Master Thesis Defense by Laura Kristine Belling Fuglsang
Title: Preparing for 4G-PAQS: Exploring Quasar Diversity & Evaluating Flexure Compensation for the NTE Spectrograph
Abstract: This thesis consists of two main components: one focused on instrumentation and the other on quasars. The primary focus is on preliminary target analysis for the upcoming 4MOST–Gaia Purely Astrometric Quasar Survey (4G-PAQS). Recognizing the critical role of instrumentation in observational astrophysics, the thesis also incorporates work on the spectrograph for the Nordic Optical Telescope (NOT) Transient Explorer (NTE), currently under development at The Niels Bohr Institute. This combination of instrumentation and observational research is particularly relevant as NTE will be used for follow-up spectroscopy of 4G-PAQS targets, highlighting the intersection between instrument development and future astronomical observations.
Thus, the first part of this thesis focuses on instrumentation, specifically on optimizing the grating unit for the spectrograph in development for the NTE. The thesis seeks to find a solution to alleviate the effects of gravity flexure on the grating through tests and evaluations with an experimental setup resembling the grating unit positioned in the NTE spectrograph. A two-phase flexure compensation system (FCS) for alleviating gravitational flexure is proposed: Phase 1: An open-loop FCS, compensating for mapped flexure for each pointing of the telescope. Phase 2: A closed-loop FCS compensating for the residual flexure of phase 1, by utilizing bright sky lines. A preferred provisional mechanical design is determined. However, the mechanical design proves to constitute a challenge in compensating for flexure, as the deflection from gravitational flexure on the grating itself is larger than the motion range of the grating. It is crucial to further advance the mechanical design. Additional tests are proposed as the next steps to improve the mechanical design and optimize the FCS.

# Data excerpts
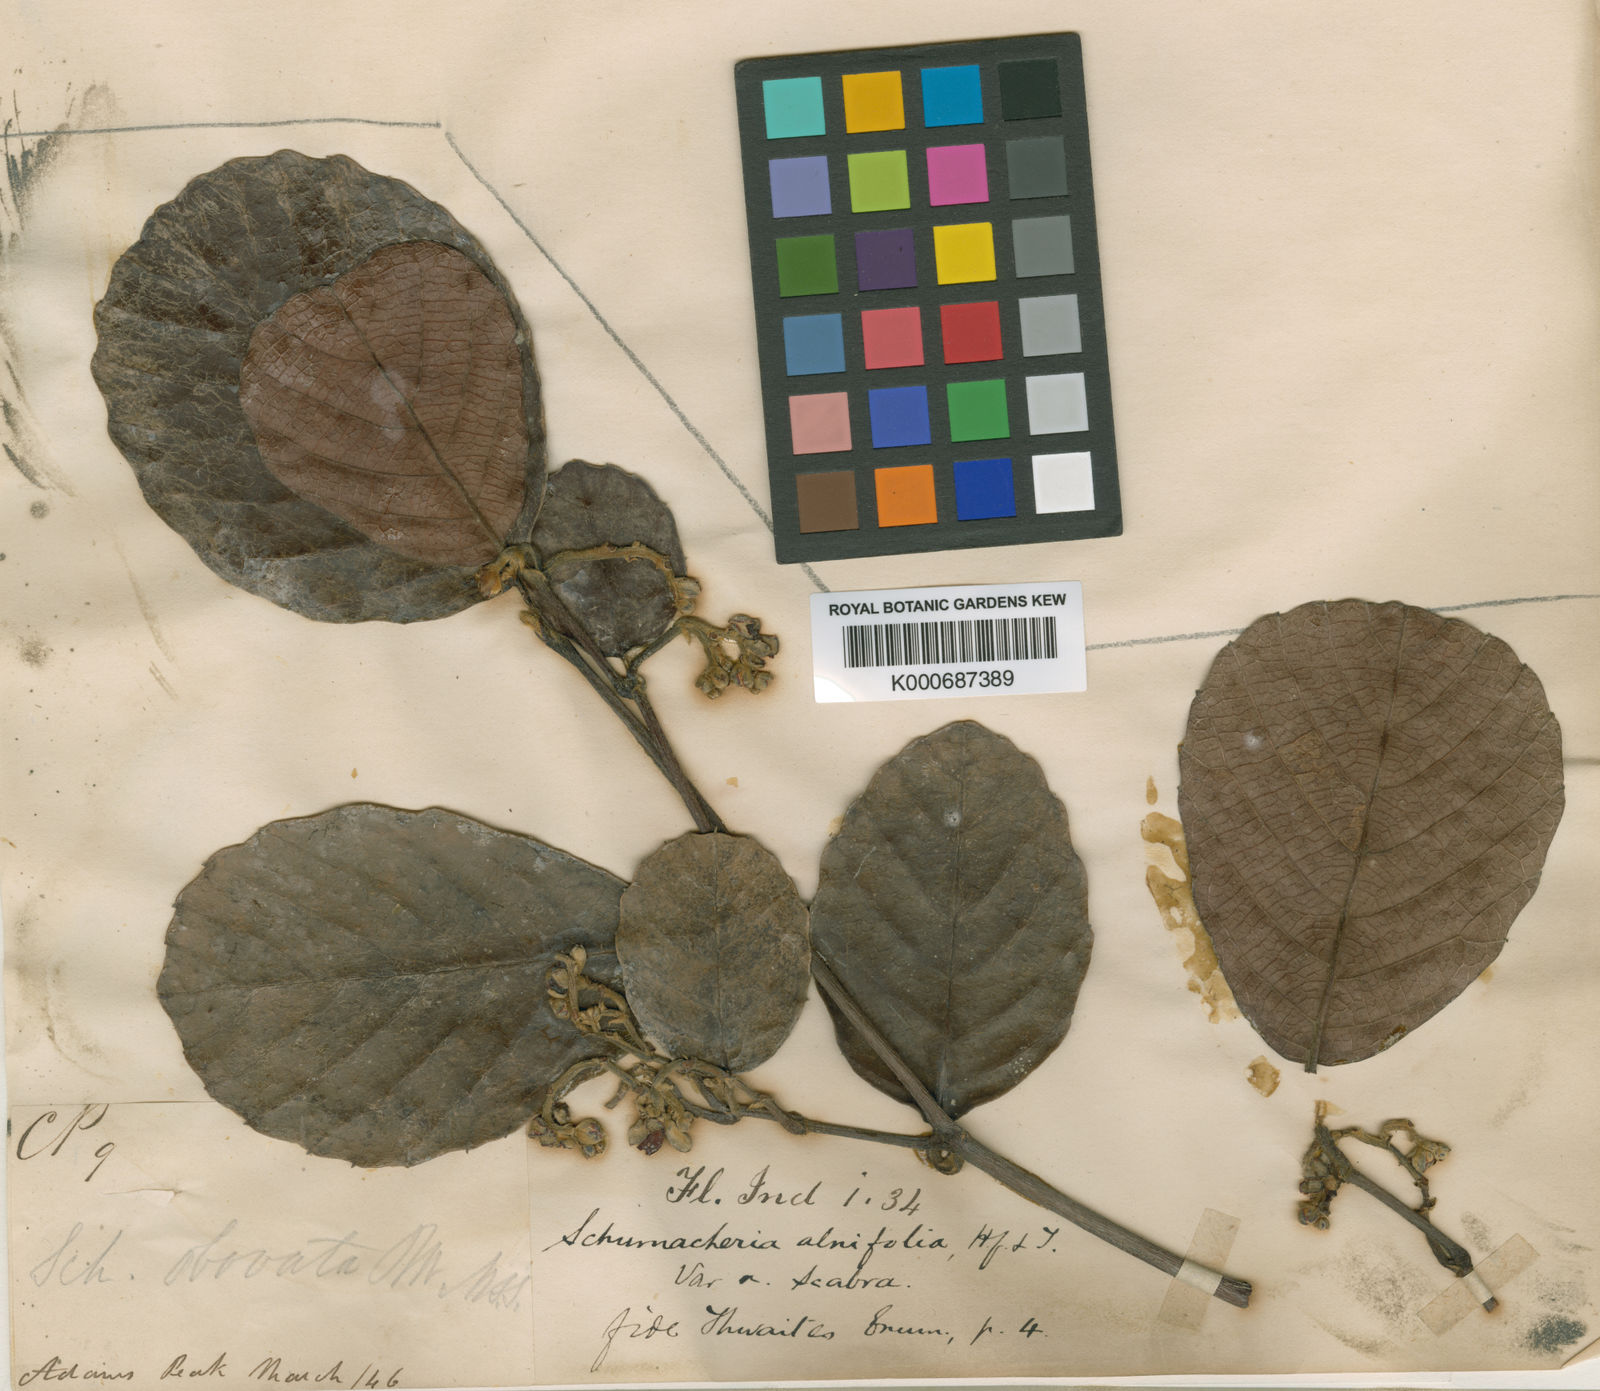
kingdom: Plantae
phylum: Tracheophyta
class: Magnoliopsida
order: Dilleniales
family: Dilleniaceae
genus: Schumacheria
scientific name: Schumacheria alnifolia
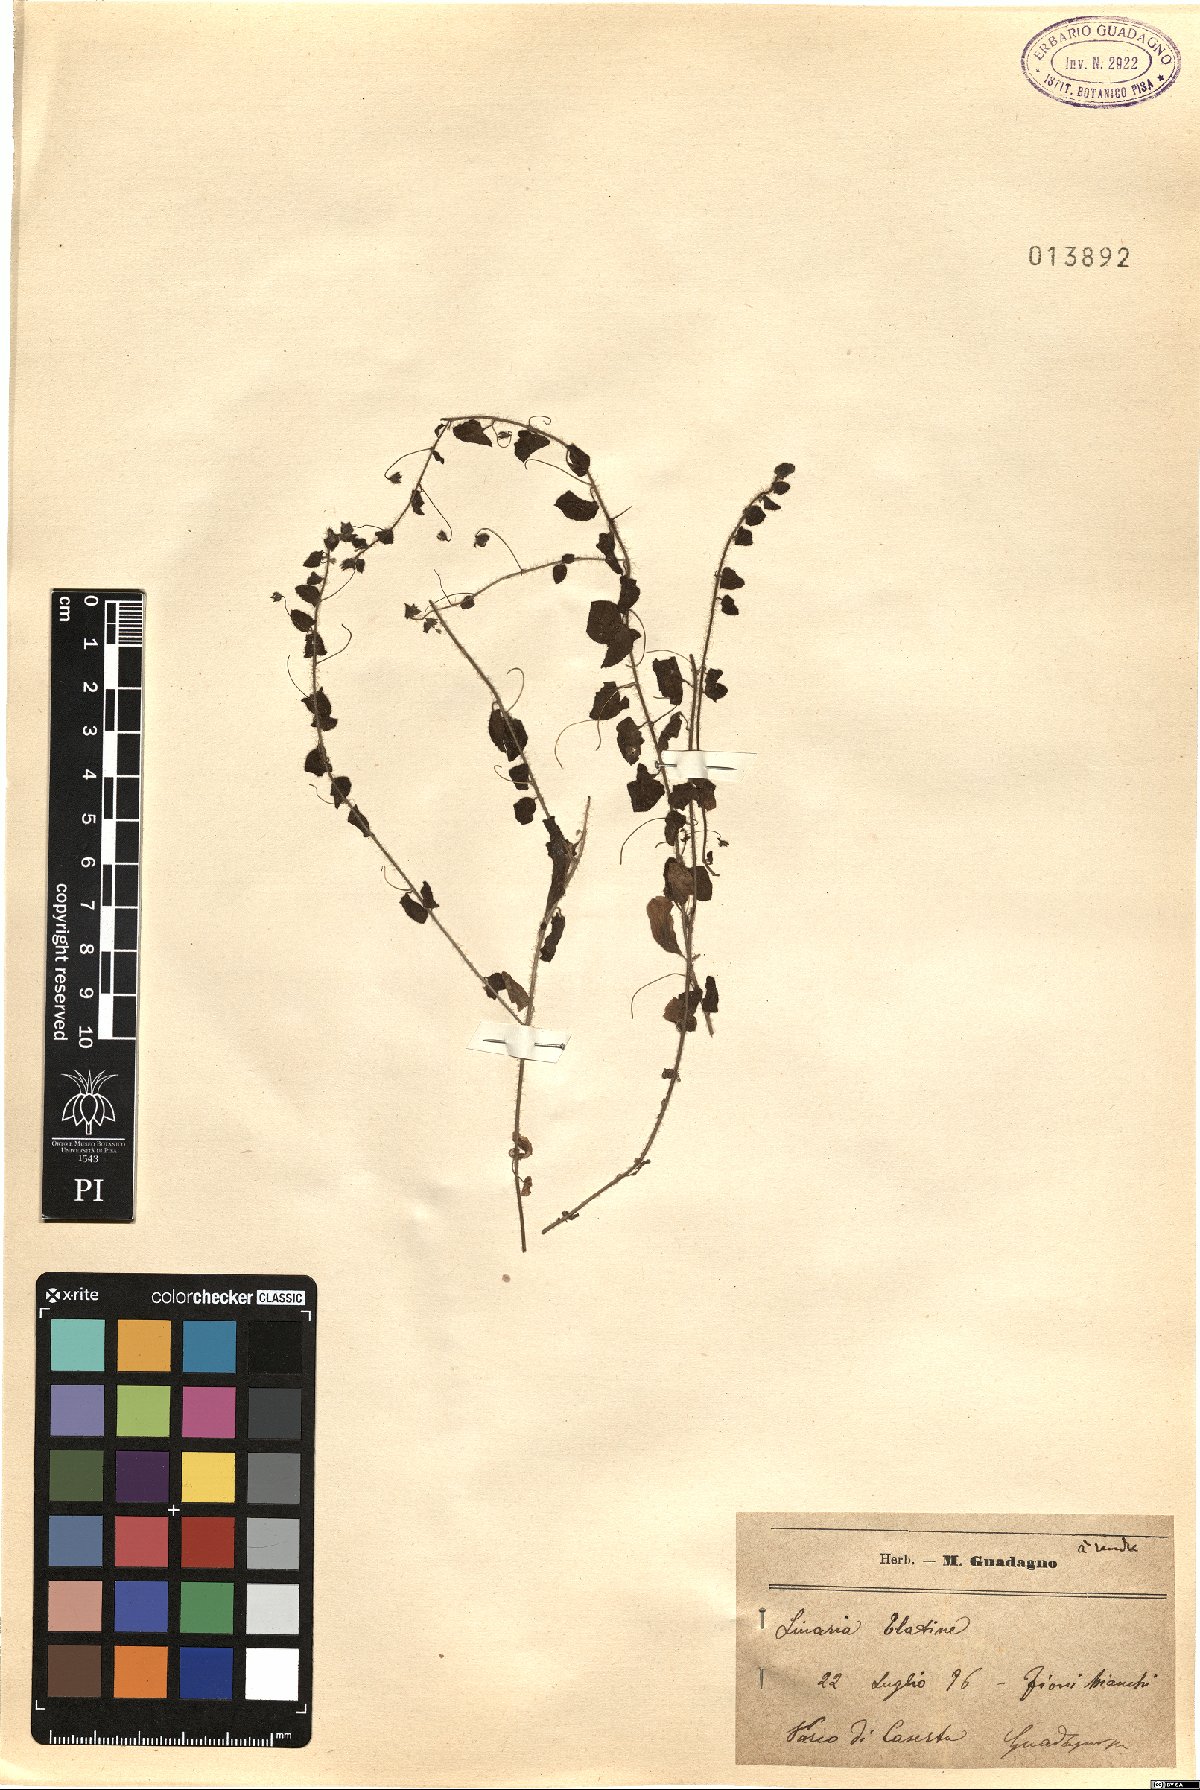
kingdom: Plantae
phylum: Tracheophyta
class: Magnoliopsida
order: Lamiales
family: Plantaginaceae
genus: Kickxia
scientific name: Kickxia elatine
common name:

# Exercises to complete
a) Does each statement below agree with the thesis abstract? (i) The NTE spectrograph is being developed at The Niels Bohr Institute. (ii) Phase 1 of the proposed flexure compensation system is a closed-loop FCS. (iii) The grating's motion range is larger than the deflection that gravitational flexure causes on it.
b) Can you write the next part of the thesis abstract, starting after its last sentence?

# Expected answers
a)
(i) Yes: "currently under development at The Niels Bohr Institute."
(ii) No: "Phase 1: An open-loop FCS, compensating for mapped flexure for each pointing of the telescope."
(iii) No: "the deflection from gravitational flexure on the grating itself is larger than the motion range of the grating."

b)
The second part of this thesis conducts a preliminary investigation of the 4G-PAQS targets, focusing on the red outlier population. The research aims to enhance the understanding of potential contaminants in the survey that may be misidentified as quasars and contribute to the scientific goals of the 4G-PAQS by identifying and characterizing red quasars, quasars with broad absorption lines (BALs) or Damped Lyman-alpha systems (DLAs), and rare quasars. The study implements the following key steps: (1) Proposes target morphology using synthetic colors of various objects in color-color diagrams. (2) Selects targets for spectroscopy, primarily from the red outlier color space, but also from potential contamination areas. (3) Acquires and analyzes spectral data of selected 4G-PAQS targets. A lower bound of ∼ 42% quasars in the 4G-PAQS sample is estimated and it is concluded that some degree of stellar and galactic contamination can be expected. From the identification of quasars with BALs, DLA and rare features among the 4G-PAQS targets, it is concluded that the quasar population may be more diverse than previously recognized and emphasize the critical importance of a large-scale, color-independent survey like 4G-PAQS in accurately characterizing the true diversity of the quasar population.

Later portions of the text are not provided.